(INFORMATION GIVEN begins)

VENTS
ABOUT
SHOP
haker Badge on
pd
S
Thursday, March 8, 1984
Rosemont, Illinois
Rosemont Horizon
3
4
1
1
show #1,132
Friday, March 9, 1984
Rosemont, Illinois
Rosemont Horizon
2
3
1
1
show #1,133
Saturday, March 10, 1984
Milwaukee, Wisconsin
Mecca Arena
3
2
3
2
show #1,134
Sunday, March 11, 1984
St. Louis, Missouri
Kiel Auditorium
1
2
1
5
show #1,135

(INFORMATION GIVEN ends)

■ **ACTION ITEM**
Update the entries by changing every "Illinois" to "IL" and leaving every other line as it is.

■ **RESPONSE FOR THIS EXERCISE**
VENTS
ABOUT
SHOP
haker Badge on
pd
S
Thursday, March 8, 1984
Rosemont, IL
Rosemont Horizon
3
4
1
1
show #1,132
Friday, March 9, 1984
Rosemont, IL
Rosemont Horizon
2
3
1
1
show #1,133
Saturday, March 10, 1984
Milwaukee, Wisconsin
Mecca Arena
3
2
3
2
show #1,134
Sunday, March 11, 1984
St. Louis, Missouri
Kiel Auditorium
1
2
1
5
show #1,135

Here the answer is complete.